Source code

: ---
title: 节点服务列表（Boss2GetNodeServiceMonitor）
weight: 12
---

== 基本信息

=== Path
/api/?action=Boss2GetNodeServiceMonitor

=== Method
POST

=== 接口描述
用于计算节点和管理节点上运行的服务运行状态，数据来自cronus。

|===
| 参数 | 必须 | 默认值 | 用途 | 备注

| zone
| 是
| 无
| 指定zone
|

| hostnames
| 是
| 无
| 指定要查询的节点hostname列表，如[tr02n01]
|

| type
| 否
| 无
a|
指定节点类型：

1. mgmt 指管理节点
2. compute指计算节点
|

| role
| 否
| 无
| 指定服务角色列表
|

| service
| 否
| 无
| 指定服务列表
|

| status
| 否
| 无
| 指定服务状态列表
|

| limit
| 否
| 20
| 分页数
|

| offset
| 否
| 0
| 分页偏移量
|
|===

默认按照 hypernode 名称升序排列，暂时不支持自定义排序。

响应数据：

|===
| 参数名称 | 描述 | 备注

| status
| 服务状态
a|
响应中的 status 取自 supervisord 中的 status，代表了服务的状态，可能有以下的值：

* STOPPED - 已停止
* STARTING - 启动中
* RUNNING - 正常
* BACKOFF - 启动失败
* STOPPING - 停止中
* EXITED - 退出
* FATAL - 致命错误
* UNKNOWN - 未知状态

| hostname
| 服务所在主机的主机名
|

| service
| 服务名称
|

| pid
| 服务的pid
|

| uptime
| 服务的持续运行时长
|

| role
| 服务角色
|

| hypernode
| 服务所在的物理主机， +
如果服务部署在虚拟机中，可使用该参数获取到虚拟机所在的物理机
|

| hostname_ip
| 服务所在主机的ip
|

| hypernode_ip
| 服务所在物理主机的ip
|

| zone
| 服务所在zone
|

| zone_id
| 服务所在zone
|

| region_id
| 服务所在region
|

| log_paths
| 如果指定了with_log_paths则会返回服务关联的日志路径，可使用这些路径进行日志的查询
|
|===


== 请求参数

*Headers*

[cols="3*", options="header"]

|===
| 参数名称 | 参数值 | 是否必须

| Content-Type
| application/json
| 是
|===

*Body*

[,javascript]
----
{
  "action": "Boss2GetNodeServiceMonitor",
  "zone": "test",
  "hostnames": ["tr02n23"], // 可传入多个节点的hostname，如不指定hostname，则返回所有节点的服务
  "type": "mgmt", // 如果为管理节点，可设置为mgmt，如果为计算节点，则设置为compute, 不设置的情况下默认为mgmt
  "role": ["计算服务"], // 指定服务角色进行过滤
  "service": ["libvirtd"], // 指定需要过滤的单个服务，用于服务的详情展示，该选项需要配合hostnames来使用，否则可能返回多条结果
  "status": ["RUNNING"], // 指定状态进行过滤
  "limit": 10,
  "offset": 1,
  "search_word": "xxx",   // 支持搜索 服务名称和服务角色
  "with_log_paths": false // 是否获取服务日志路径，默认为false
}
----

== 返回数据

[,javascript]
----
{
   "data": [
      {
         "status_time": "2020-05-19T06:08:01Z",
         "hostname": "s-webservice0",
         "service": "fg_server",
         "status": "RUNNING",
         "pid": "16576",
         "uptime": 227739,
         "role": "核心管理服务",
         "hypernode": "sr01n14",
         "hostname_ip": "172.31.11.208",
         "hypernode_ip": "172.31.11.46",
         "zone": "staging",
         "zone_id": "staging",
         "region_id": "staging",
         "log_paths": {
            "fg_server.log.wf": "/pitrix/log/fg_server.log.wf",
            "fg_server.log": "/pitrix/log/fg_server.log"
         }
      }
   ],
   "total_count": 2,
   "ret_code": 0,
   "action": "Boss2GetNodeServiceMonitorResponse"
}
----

════════════════

> **Work required**: A precise copy of the whole listing is the expected answer.

> **Exercise response**:
Source code

: ---
title: 节点服务列表（Boss2GetNodeServiceMonitor）
weight: 12
---

== 基本信息

=== Path
/api/?action=Boss2GetNodeServiceMonitor

=== Method
POST

=== 接口描述
用于计算节点和管理节点上运行的服务运行状态，数据来自cronus。

|===
| 参数 | 必须 | 默认值 | 用途 | 备注

| zone
| 是
| 无
| 指定zone
|

| hostnames
| 是
| 无
| 指定要查询的节点hostname列表，如[tr02n01]
|

| type
| 否
| 无
a|
指定节点类型：

1. mgmt 指管理节点
2. compute指计算节点
|

| role
| 否
| 无
| 指定服务角色列表
|

| service
| 否
| 无
| 指定服务列表
|

| status
| 否
| 无
| 指定服务状态列表
|

| limit
| 否
| 20
| 分页数
|

| offset
| 否
| 0
| 分页偏移量
|
|===

默认按照 hypernode 名称升序排列，暂时不支持自定义排序。

响应数据：

|===
| 参数名称 | 描述 | 备注

| status
| 服务状态
a|
响应中的 status 取自 supervisord 中的 status，代表了服务的状态，可能有以下的值：

* STOPPED - 已停止
* STARTING - 启动中
* RUNNING - 正常
* BACKOFF - 启动失败
* STOPPING - 停止中
* EXITED - 退出
* FATAL - 致命错误
* UNKNOWN - 未知状态

| hostname
| 服务所在主机的主机名
|

| service
| 服务名称
|

| pid
| 服务的pid
|

| uptime
| 服务的持续运行时长
|

| role
| 服务角色
|

| hypernode
| 服务所在的物理主机， +
如果服务部署在虚拟机中，可使用该参数获取到虚拟机所在的物理机
|

| hostname_ip
| 服务所在主机的ip
|

| hypernode_ip
| 服务所在物理主机的ip
|

| zone
| 服务所在zone
|

| zone_id
| 服务所在zone
|

| region_id
| 服务所在region
|

| log_paths
| 如果指定了with_log_paths则会返回服务关联的日志路径，可使用这些路径进行日志的查询
|
|===


== 请求参数

*Headers*

[cols="3*", options="header"]

|===
| 参数名称 | 参数值 | 是否必须

| Content-Type
| application/json
| 是
|===

*Body*

[,javascript]
----
{
  "action": "Boss2GetNodeServiceMonitor",
  "zone": "test",
  "hostnames": ["tr02n23"], // 可传入多个节点的hostname，如不指定hostname，则返回所有节点的服务
  "type": "mgmt", // 如果为管理节点，可设置为mgmt，如果为计算节点，则设置为compute, 不设置的情况下默认为mgmt
  "role": ["计算服务"], // 指定服务角色进行过滤
  "service": ["libvirtd"], // 指定需要过滤的单个服务，用于服务的详情展示，该选项需要配合hostnames来使用，否则可能返回多条结果
  "status": ["RUNNING"], // 指定状态进行过滤
  "limit": 10,
  "offset": 1,
  "search_word": "xxx",   // 支持搜索 服务名称和服务角色
  "with_log_paths": false // 是否获取服务日志路径，默认为false
}
----

== 返回数据

[,javascript]
----
{
   "data": [
      {
         "status_time": "2020-05-19T06:08:01Z",
         "hostname": "s-webservice0",
         "service": "fg_server",
         "status": "RUNNING",
         "pid": "16576",
         "uptime": 227739,
         "role": "核心管理服务",
         "hypernode": "sr01n14",
         "hostname_ip": "172.31.11.208",
         "hypernode_ip": "172.31.11.46",
         "zone": "staging",
         "zone_id": "staging",
         "region_id": "staging",
         "log_paths": {
            "fg_server.log.wf": "/pitrix/log/fg_server.log.wf",
            "fg_server.log": "/pitrix/log/fg_server.log"
         }
      }
   ],
   "total_count": 2,
   "ret_code": 0,
   "action": "Boss2GetNodeServiceMonitorResponse"
}
----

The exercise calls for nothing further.